夏の空を仰ぐ花
涙が邪魔をする。


何も言い返せずこくりと頷いたあたしの手を、補欠は強く握った。


補欠の一番大切な、左手で。


「好きです」


え……。


補欠の言葉に、涙が引っ込む。


息ができない。


あたしは目を丸くして、とっさに顔を上げた。


涙で滲むベールの向こうに、無表情な顔の補欠がいた。


「今……なんと?」


心臓が止まったのかと思った。


いつもしている普通のことがうまくできない。


呼吸がこんなに難しいものだったとは。


補欠の瞳は月明かりを吸収して、優しい輝きを放っていた。


補欠の目を見ると、自分が誰なのか、今どこにいるのか、分からなくなってしまう時がある。

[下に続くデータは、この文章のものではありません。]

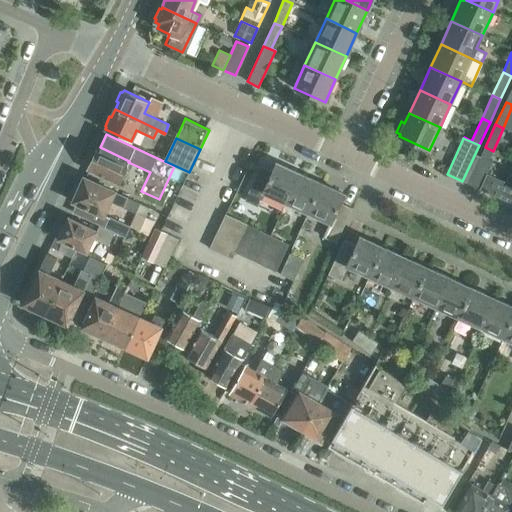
[(118,183),(128,162),(129,161),(100,147),(98,147),(88,169),(118,183)]
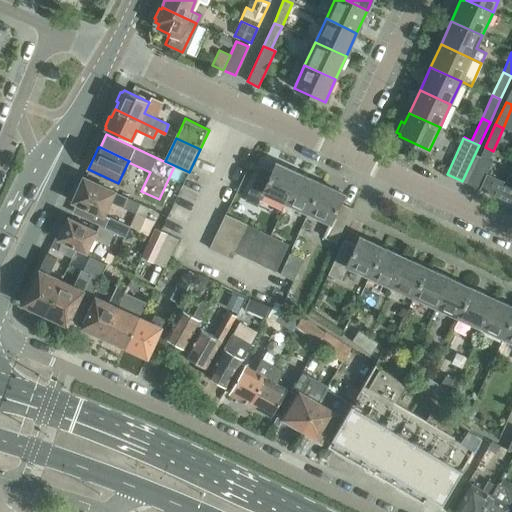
[(493,151),(485,147),(468,184),(511,203),(511,174),(507,177),(505,182),(487,174),(492,162),(488,160),(493,151)]
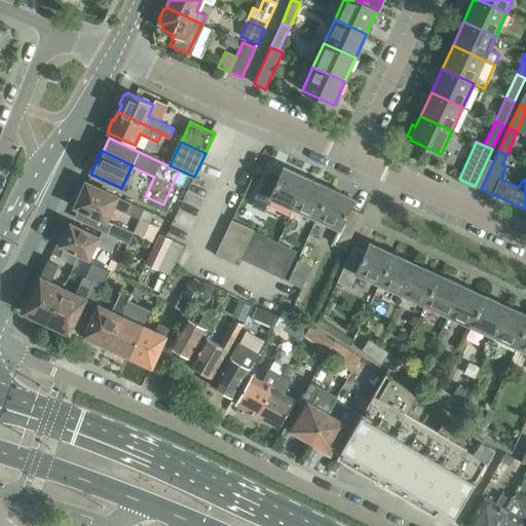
[(271,197),(293,208),(307,178),(284,167),(279,177),(267,171),(251,207),(264,213),(271,197)]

あまりにも真っ直ぐだから、吸い込まれてのまれてしまう。


「付き合って下さい」


あたしと補欠以外、全部、時が止まったような気がした。


でも、壁時計の秒針だけが当たり前のように時を刻む。


補欠の真っ直ぐなのは視線だけじゃなくて、言葉もそうだ。


好きです。


付き合って下さい。


無口で無表情な補欠を、みんなは無愛想だとか何を考えているのか分からないと言って、困った顔で笑うけど。


あたしは違うと思う。


こんなにも分かりやすい男は居ないと思う。